● **SUPPLIED TEXT**
═══
Danger! You realise this is the interview’s killer question. Your background research revealed this business is driven hard by its leaders, who value momentum over consensus and encourage dog-eat-dog internal competition.

Actually, you value careful problem-solving, taking time to work out the right thing to do in collaboration with others. But you know revealing your true preferences will lose you this job, which would double your pay. So you give the answer you know the panel wants to hear: “There’s nothing more important than meeting the deadline – and I don’t let anybody get in the way of achieving it.”

The chairman leans back, looks to left and right, and you spot the tiny nods of approval from the rest of the panel.

You have just landed the appointment. But you are also likely to have handed yourself a real and enduring problem once you turn up for work. In terms of culture, your preferences are entirely at odds with the competitive and driven culture permeating the business. So you now have to pick between two unpalatable choices.

One option is to ignore the culture, and just be yourself. Unfortunately, it will not be long before your way of working is tripped up by your new colleagues’ alien (at least to you) outlooks and behaviours. Your consultative nature will get in the way of the forward momentum that the business demands; at best, your natural preferences will come across as irrelevant, and at worst might seem obstructive.
═══
● **DATASET**
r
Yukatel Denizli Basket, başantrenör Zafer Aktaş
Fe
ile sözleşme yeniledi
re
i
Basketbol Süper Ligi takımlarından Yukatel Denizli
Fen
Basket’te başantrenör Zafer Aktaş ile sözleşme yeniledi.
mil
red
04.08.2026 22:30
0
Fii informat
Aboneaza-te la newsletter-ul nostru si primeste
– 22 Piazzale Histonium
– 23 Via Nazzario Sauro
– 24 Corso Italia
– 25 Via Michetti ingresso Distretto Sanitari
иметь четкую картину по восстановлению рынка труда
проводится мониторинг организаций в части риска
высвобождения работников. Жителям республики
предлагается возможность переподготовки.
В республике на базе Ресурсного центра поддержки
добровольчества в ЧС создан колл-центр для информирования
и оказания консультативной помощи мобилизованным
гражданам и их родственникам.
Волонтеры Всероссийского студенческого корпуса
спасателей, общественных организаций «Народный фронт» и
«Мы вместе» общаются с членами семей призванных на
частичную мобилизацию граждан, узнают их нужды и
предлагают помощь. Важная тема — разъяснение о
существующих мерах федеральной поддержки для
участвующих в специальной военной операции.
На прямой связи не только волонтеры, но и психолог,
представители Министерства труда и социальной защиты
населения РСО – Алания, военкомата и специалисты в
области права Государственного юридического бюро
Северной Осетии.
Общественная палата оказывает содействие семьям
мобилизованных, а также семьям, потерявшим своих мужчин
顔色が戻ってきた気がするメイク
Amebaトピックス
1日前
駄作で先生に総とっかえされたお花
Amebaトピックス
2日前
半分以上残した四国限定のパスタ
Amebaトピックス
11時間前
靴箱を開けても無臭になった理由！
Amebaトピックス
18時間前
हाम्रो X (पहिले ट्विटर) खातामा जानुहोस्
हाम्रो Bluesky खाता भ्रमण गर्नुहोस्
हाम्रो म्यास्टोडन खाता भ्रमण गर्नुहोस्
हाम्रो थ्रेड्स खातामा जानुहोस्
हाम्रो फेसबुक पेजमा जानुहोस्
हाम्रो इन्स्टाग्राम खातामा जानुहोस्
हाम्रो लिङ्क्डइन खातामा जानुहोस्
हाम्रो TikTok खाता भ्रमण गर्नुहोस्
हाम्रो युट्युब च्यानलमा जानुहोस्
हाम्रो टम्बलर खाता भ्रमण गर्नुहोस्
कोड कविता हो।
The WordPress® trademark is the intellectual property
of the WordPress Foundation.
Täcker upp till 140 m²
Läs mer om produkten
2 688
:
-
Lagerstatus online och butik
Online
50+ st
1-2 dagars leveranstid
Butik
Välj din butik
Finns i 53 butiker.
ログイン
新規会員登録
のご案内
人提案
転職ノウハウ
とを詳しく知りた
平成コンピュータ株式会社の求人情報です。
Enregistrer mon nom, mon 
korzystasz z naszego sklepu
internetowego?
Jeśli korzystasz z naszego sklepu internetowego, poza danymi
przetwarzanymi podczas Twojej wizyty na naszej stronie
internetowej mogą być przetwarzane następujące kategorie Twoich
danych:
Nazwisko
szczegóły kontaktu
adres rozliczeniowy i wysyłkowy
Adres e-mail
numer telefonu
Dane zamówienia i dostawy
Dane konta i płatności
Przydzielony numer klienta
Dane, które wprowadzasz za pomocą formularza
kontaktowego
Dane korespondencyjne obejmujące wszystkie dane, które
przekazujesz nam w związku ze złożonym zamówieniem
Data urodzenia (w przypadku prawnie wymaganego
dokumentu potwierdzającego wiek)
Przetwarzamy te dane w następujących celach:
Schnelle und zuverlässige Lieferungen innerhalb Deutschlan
═══
● **EXERCISES TO COMPLETE**
- 1) Answer the following questions using the passage about the job interview.
(a) According to the background research, what do the business's leaders value over consensus?
(b) What effect would getting the job have on the candidate's pay?
(c) Under the option of ignoring the culture, how might the candidate's natural preferences seem at worst?
- 2) Extract from the passage about the job interview the text from "You have just" up to and including "might seem obstructive.", reproducing it without alteration.
- 3) Write what comes next in the passage about the job interview, continuing from its final sentence.

● **EXPECTED RESULTS**
- 1)
(a) Momentum.
(b) It would double the candidate's pay.
(c) Obstructive.

- 2)
You have just landed the appointment. But you are also likely to have handed yourself a real and enduring problem once you turn up for work. In terms of culture, your preferences are entirely at odds with the competitive and driven culture permeating the business. So you now have to pick between two unpalatable choices.

One option is to ignore the culture, and just be yourself. Unfortunately, it will not be long before your way of working is tripped up by your new colleagues’ alien (at least to you) outlooks and behaviours. Your consultative nature will get in the way of the forward momentum that the business demands; at best, your natural preferences will come across as irrelevant, and at worst might seem obstructive.

- 3)
Teammates may begin cutting you out of projects in the interest of self-preservation, or actively undermining you. If you’re lucky, you will be able to hang on to your job for a while, but it will be difficult for you to achieve anything meaningful, and your days are likely to contain conflict, frustration and stress.

The other option is to ‘work out of preference’ – suppress your natural instincts, and try to blend in with the new cultural outlook surrounding you.

I’ve seen many people manage to do this, sometimes for years – and most of them are unhappy, surviving instead of thriving. They tend to have little to contribute to the business because their heart isn’t in the job and they have to spend most of their energy in managing their own behaviours so as not to be ‘found out’. The need to remain undetected will require you to say as little as possible, and make every effort not to stand out – a posture that hardly encourages insights or added value, and will not help your reputation.

Of course, the strengths of people’s preferences vary – as does their ability to manage those preferences. Very occasionally, I have encountered leaders with outstanding insight and talent who can genuinely see how to help organisations change their ways over time, having sufficient spare capability to both do their day jobs and achieve change, all while managing their own preferences to fit in with the culture and its politics. But this is no easy task, and gets harder the lower you are in the chain of command.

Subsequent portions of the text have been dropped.